Editorial Manuscritos, 2016; 164 páginas, 10 €.
Visitando un museo convertimos la imagen en texto (nos contamos el cuadro); leyendo un catálogo sin ilustraciones debería realizarse el proceso inverso, conversión del picto-relato en imagen. Esa es la apuesta.
Hay una ancestral sobrevaloración de la imagen, que la convierte en verdadera e irrefutable proposición (es que lo he visto con mis propios ojos).
Apunta Enrique Lynch: “Según demuestra la fisiología de la visión, toda imagen es en el fondo una (re)construcción retínica de datos lumínicos que el aparato del ojo lleva al cerebro para su constante e inacabable elaboración. O sea que es un objeto parcial, transitorio, indeterminado y más próximo a la conjetura o al capricho del observador que a la realidad o a cualquier forma de certeza. Lo que hoy en día consideramos ‘imagen’ ha estado, desde muy antiguo, estrechamente relacionada con la ilusión sensible y, por lo tanto, alejada de la verdad. Así también deberíamos considerarla hoy en día”.
Esa “constante e inacabable elaboración cerebral” de la imagen es verbal, en su mayor parte, y se la podría denominar relato pictórico, o picto-relato: conversión de una propuesta icónica en texto. “Así ha sido hasta hace poco, pero cada día hay más personas que no realizan tal conversión, sino que insertan esa propuesta junto a otras imágenes de referencia, que guardan en la circunvolución inferior del lóbulo temporal”, (Semir Zeki).

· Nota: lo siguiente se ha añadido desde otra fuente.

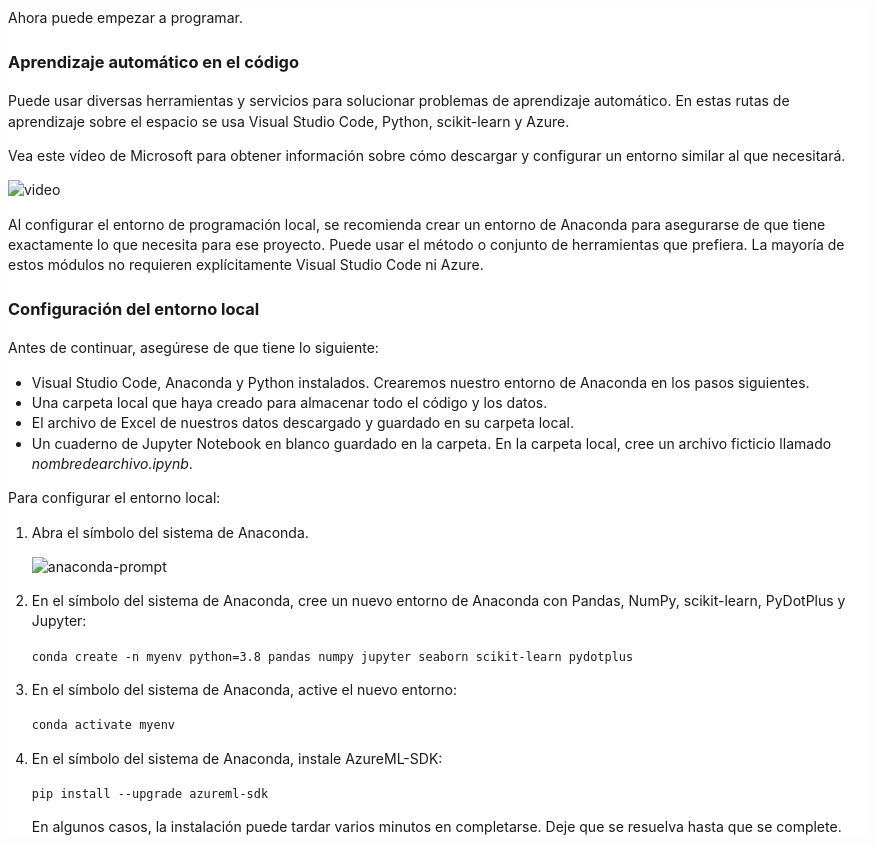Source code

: Ahora puede empezar a programar.

### Aprendizaje automático en el código

Puede usar diversas herramientas y servicios para solucionar problemas de aprendizaje automático. En estas rutas de aprendizaje sobre el espacio se usa Visual Studio Code, Python, scikit-learn y Azure.

Vea este vídeo de Microsoft para obtener información sobre cómo descargar y configurar un entorno similar al que necesitará.

![video](https://learn.microsoft.com/video/media/2ebb2148-b934-49e4-a710-4fb45882fddc/howdoyousetupyourlocalenvironmentfordataexplorati_960.jpg)

Al configurar el entorno de programación local, se recomienda crear un entorno de Anaconda para asegurarse de que tiene exactamente lo que necesita para ese proyecto. Puede usar el método o conjunto de herramientas que prefiera. La mayoría de estos módulos no requieren explícitamente Visual Studio Code ni Azure.

### Configuración del entorno local

Antes de continuar, asegúrese de que tiene lo siguiente:

* Visual Studio Code, Anaconda y Python instalados. Crearemos nuestro entorno de Anaconda en los pasos siguientes.
* Una carpeta local que haya creado para almacenar todo el código y los datos.
* El archivo de Excel de nuestros datos descargado y guardado en su carpeta local.
* Un cuaderno de Jupyter Notebook en blanco guardado en la carpeta. En la carpeta local, cree un archivo ficticio llamado *nombredearchivo.ipynb*.

Para configurar el entorno local:

1. Abra el símbolo del sistema de Anaconda.

    ![anaconda-prompt](https://learn.microsoft.com/es-es/training/modules/collect-manipulate-data-python-nasa/media/anaconda-prompt.png)

2. En el símbolo del sistema de Anaconda, cree un nuevo entorno de Anaconda con Pandas, NumPy, scikit-learn, PyDotPlus y Jupyter:

    ```
    conda create -n myenv python=3.8 pandas numpy jupyter seaborn scikit-learn pydotplus
    ```

3. En el símbolo del sistema de Anaconda, active el nuevo entorno:

    ```
    conda activate myenv
    ```

4. En el símbolo del sistema de Anaconda, instale AzureML-SDK:

    ```
    pip install --upgrade azureml-sdk
    ```

    En algunos casos, la instalación puede tardar varios minutos en completarse. Deje que se resuelva hasta que se complete.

Reversibilidad del proceso: ancestral conversión de un texto en imagen (lo estás contando y me parece que lo estoy viendo). Un catálogo de cuadros, sin ilustraciones, es un conjunto de proposiciones textuales en aras de su conversión icónica.
Imagen→texto, por una parte, y texto→imagen, por la otra; así sería en los museos y catálogos. Los que apuestan por lo icónico (mercaderes digitales, políticos populistas y descerebrados de videoconsola) tratan de acabar con el texto, incesante secuela del II Concilio de Nicea, que se cerró en falso; es difícil elucidar qué nos hará libres, pero la imagen desde luego que no. Los textos fueron determinantes para acabar con el poder de nobles, reyes y clérigos; la triunfante burguesía, que se aupó con textos, sabe bien el peligro que entrañan, y lleva dos siglos tratando de aniquilarlos; ahora está más cerca de conseguirlo que nunca. Para preservarlos se hace necesaria una narrativa que mantenga a raya los primarios e invasivos sistemas neurovisuales, que detenga la hipertrofia de la circunvolución inferior del lóbulo temporal.